Five Daarstens said...

"Sure, it wasn't this fake Gap ad from Esquire..."

That was it, thanks!

Hunsdon said...

d mentioned Jim Morrison's dad and the Gulf of Tonkin.

Hunsdon said: If you want to delve into one of the more bizarre conspiracy theories I've ever encountered that aren't about the Templars, search for the "Laurel Canyon conspiracy."

Anonymous said...

I didn't realize Manzarek was that old, being born in '38 or '39. Even all of the Beatles were born in the 1940's.

As far as Manzarek being the brains of the operation, don't forget the contribution of Robbie Krieger, who wrote a lot of their songs, and was an underrated talent on guitar. And I always suspected that Morrison's contribution to the band was far less than most people assume. He wrote some pretentious pseudo-philosophical lyrics, but beyond that, I don't think he added anything else to the songwriting process.

Cail Corishev said...

Hunsdon said: If you want to delve into one of the more bizarre conspiracy theories I've ever encountered that aren't about the Templars, search for the "Laurel Canyon conspiracy."
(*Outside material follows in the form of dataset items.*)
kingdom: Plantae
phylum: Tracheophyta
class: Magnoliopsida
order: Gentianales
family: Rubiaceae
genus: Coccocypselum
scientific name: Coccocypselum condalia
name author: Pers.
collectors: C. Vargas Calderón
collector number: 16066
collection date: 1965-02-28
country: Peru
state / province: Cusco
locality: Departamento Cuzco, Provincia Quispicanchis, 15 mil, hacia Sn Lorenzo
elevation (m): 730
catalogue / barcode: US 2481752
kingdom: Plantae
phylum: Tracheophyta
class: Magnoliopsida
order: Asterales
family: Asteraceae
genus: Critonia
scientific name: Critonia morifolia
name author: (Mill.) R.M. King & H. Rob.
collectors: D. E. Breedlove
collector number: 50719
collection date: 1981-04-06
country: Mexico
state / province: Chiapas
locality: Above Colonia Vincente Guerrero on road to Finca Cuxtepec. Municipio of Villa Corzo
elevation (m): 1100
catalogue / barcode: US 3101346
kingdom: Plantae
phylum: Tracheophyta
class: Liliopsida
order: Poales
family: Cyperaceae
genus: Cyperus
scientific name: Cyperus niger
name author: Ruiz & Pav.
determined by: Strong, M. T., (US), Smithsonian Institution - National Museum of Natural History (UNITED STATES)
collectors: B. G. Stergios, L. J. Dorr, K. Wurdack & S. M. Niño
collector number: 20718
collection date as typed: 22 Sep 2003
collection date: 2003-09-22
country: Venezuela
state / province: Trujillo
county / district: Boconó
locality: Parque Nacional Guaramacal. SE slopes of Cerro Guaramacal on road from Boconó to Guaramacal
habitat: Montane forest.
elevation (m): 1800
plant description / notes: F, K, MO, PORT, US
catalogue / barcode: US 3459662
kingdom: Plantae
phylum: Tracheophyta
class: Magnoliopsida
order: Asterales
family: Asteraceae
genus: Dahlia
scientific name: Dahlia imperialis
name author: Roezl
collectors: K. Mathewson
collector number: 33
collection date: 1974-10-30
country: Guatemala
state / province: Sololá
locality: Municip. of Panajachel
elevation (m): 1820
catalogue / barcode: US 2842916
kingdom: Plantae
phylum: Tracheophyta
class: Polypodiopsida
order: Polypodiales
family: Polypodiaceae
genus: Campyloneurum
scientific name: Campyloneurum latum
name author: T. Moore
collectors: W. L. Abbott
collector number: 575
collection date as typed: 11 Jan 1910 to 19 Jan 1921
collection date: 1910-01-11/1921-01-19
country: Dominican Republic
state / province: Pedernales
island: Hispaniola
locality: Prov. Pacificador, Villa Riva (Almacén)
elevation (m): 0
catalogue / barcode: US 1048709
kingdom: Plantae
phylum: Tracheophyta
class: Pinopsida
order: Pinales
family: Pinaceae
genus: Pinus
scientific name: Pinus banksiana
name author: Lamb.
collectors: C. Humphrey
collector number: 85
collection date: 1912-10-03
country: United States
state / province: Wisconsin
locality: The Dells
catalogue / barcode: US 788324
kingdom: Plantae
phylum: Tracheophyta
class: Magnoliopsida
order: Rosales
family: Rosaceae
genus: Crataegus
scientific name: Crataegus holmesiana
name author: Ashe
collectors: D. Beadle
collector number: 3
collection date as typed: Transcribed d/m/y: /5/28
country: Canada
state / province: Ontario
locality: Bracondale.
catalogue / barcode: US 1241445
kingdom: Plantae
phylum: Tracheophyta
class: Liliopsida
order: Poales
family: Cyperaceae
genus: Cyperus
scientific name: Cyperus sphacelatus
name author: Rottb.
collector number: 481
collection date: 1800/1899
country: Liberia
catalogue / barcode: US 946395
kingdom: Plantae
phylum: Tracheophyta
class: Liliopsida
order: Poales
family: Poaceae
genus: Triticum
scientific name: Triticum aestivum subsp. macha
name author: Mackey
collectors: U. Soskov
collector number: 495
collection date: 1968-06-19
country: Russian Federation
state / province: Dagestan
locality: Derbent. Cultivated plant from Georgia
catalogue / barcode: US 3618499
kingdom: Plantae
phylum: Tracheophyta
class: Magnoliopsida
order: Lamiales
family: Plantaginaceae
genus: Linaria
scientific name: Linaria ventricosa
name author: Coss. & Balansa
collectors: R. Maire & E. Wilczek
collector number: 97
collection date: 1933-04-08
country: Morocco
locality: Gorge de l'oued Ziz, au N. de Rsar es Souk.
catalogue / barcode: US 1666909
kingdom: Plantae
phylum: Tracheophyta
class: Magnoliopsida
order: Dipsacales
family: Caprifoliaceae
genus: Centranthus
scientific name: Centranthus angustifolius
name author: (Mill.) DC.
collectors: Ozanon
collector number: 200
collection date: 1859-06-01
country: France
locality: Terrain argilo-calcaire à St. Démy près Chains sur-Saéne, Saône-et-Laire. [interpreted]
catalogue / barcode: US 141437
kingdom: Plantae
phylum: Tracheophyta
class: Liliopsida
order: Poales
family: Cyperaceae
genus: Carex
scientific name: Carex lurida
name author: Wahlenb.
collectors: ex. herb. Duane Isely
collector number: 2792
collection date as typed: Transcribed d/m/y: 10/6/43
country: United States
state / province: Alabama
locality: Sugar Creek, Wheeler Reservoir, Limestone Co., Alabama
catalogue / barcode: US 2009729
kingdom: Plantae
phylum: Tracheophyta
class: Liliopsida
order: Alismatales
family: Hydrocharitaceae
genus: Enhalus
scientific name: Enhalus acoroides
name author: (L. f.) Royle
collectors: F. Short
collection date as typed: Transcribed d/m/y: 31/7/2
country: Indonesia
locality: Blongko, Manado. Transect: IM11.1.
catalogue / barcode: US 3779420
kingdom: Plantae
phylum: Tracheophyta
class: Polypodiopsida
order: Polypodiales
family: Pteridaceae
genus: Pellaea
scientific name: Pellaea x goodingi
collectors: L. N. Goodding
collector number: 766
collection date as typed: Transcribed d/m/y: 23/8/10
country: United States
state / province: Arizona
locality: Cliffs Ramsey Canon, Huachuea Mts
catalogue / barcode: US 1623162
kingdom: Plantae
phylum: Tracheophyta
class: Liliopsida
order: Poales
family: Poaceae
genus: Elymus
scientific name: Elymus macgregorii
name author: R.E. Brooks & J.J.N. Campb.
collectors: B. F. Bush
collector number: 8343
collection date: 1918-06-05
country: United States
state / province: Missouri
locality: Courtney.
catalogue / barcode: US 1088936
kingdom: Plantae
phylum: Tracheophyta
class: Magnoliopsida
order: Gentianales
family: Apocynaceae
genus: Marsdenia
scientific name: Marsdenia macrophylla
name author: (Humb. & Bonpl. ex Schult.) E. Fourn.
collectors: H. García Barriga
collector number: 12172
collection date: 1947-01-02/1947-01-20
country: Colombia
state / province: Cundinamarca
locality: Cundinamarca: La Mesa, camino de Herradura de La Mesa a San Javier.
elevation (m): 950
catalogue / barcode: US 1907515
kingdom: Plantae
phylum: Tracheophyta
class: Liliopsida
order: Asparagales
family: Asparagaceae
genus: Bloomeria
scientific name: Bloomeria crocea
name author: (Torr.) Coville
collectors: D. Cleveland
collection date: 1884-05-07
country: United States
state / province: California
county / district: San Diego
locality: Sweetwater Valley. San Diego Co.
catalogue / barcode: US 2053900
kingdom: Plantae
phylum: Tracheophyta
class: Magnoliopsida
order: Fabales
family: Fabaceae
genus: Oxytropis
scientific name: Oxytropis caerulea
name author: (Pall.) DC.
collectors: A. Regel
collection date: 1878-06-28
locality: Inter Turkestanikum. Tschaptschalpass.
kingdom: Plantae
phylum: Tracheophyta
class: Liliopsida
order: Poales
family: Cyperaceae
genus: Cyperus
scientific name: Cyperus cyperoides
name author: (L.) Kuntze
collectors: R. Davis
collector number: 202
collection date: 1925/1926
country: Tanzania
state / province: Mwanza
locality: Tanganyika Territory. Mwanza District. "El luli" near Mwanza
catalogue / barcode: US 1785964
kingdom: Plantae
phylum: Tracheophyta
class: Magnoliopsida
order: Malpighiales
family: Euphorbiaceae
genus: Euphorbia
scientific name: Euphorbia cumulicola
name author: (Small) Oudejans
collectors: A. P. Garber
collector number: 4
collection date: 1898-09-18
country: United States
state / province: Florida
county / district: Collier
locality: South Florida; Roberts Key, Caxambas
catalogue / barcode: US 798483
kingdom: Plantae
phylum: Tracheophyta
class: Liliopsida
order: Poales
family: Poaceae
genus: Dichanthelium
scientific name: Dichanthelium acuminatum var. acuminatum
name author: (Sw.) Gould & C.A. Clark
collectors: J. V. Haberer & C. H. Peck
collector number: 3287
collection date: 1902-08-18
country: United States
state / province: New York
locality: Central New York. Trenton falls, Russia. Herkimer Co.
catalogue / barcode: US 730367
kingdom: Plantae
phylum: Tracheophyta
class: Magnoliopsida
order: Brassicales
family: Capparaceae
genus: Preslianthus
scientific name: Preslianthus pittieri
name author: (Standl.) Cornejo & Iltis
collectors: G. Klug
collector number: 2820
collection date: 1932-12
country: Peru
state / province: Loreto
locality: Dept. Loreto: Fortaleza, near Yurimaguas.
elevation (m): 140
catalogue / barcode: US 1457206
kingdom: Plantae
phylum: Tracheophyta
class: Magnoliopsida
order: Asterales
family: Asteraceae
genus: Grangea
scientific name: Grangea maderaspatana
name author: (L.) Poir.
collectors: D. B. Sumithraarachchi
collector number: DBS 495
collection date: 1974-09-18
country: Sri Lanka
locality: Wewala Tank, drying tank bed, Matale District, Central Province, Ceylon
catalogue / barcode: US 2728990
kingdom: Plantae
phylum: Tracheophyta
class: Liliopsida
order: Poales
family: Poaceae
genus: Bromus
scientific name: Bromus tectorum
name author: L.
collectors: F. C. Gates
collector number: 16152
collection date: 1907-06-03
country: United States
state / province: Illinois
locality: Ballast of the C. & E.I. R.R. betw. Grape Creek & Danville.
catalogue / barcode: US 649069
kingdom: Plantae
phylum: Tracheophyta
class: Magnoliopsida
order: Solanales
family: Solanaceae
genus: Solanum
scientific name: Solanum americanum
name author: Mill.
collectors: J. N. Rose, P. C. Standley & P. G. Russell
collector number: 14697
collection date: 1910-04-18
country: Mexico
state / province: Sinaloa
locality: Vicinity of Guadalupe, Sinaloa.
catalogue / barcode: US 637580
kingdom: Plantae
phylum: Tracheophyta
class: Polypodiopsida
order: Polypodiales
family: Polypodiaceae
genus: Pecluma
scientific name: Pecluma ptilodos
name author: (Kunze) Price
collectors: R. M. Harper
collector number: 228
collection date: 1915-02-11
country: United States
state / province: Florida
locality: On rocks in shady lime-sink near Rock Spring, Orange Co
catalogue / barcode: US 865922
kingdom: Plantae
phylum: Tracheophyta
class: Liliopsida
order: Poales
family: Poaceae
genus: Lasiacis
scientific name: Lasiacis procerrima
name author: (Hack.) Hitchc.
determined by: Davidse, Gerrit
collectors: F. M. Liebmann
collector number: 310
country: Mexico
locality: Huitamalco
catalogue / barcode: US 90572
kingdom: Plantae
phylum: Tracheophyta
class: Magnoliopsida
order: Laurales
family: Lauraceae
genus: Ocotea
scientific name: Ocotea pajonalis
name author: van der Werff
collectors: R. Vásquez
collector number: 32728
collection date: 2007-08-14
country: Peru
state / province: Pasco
I'll save you a day of reading: practically everyone involved in the hippie outbreak had connections to the intelligence community or the military. A surprising number were the children or relatives of high-up officers. One person after another left the DC region and showed up around Laurel Canyon to make music and do lots of drugs.

There's never really a conclusion, though, just lots of suggestion that there must have been some kind of plot behind all this. The CIA wanted the 60s generation stoned and stupid? Dunno.

Now you can move along to the same guy's dissertation on the moon landing. The short version: we didn't.